» **Materials provided**
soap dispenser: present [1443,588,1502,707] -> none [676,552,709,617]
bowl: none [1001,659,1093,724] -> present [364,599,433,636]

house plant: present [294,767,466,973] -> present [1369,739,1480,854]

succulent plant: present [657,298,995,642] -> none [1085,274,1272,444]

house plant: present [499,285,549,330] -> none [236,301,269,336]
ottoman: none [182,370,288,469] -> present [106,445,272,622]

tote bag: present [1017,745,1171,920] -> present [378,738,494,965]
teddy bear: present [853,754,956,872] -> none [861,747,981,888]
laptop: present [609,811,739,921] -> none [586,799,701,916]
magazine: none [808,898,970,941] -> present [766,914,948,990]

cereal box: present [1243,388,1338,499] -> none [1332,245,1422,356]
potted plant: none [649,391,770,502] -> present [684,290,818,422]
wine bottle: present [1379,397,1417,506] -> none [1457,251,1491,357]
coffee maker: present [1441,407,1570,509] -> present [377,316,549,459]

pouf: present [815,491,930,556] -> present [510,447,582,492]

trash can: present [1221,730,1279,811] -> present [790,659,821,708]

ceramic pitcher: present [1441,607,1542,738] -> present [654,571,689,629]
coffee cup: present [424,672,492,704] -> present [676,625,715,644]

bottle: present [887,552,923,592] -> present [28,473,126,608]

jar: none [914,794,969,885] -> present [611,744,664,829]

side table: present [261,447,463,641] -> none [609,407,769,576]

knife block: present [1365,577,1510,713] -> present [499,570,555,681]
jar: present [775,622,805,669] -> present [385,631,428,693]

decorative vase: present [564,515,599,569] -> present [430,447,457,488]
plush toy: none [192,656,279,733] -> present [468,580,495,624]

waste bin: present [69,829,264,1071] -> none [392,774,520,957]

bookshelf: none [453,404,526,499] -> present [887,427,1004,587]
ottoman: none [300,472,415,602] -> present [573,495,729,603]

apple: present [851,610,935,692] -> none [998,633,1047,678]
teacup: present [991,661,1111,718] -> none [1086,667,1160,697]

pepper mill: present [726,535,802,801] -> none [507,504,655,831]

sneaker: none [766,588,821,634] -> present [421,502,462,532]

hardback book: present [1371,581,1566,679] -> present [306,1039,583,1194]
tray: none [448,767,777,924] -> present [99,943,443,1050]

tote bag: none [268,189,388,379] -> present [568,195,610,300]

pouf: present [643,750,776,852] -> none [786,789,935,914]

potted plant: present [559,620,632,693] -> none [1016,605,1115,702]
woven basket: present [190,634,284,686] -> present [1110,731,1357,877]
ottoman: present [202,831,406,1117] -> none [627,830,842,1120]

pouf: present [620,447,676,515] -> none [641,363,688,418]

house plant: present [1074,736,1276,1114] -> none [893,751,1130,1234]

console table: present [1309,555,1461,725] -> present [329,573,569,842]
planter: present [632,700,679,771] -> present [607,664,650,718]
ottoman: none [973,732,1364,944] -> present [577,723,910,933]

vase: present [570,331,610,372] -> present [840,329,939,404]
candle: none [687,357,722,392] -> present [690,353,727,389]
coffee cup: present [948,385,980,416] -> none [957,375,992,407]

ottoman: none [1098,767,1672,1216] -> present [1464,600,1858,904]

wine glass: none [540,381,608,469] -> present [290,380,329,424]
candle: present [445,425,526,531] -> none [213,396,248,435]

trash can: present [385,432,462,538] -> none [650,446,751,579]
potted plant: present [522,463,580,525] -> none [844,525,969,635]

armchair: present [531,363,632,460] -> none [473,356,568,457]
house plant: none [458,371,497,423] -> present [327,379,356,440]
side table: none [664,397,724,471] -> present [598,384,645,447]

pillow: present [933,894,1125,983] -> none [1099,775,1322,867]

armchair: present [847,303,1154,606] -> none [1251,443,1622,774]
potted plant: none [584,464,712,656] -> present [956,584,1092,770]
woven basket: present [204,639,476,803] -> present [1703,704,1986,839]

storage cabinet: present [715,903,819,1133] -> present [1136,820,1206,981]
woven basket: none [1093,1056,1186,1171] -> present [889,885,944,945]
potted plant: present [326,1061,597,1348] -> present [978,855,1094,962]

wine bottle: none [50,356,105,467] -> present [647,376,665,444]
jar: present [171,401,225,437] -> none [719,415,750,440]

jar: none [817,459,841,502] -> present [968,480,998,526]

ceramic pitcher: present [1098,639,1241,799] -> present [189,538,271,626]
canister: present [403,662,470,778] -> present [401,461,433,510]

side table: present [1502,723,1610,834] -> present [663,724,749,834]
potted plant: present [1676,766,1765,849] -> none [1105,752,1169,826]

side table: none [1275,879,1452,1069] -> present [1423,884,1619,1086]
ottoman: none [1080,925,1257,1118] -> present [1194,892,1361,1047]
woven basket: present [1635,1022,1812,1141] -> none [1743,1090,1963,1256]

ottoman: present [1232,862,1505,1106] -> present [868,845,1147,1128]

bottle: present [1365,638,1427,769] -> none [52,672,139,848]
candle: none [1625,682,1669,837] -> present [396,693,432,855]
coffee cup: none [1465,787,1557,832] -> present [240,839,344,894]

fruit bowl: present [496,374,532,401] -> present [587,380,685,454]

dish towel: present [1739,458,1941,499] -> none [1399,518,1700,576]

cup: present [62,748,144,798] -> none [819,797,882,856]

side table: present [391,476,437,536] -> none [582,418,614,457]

» **What you need to do**
Look above for the line that contains "ceramic pitcher: present [1098,639,1241,799]". Starting there, transcribe every line exactly until you have copied the line that contains "bottle: present [1365,638,1427,769]".

» **Written reply**
ceramic pitcher: present [1098,639,1241,799] -> present [189,538,271,626]
canister: present [403,662,470,778] -> present [401,461,433,510]

side table: present [1502,723,1610,834] -> present [663,724,749,834]
potted plant: present [1676,766,1765,849] -> none [1105,752,1169,826]

side table: none [1275,879,1452,1069] -> present [1423,884,1619,1086]
ottoman: none [1080,925,1257,1118] -> present [1194,892,1361,1047]
woven basket: present [1635,1022,1812,1141] -> none [1743,1090,1963,1256]

ottoman: present [1232,862,1505,1106] -> present [868,845,1147,1128]

bottle: present [1365,638,1427,769] -> none [52,672,139,848]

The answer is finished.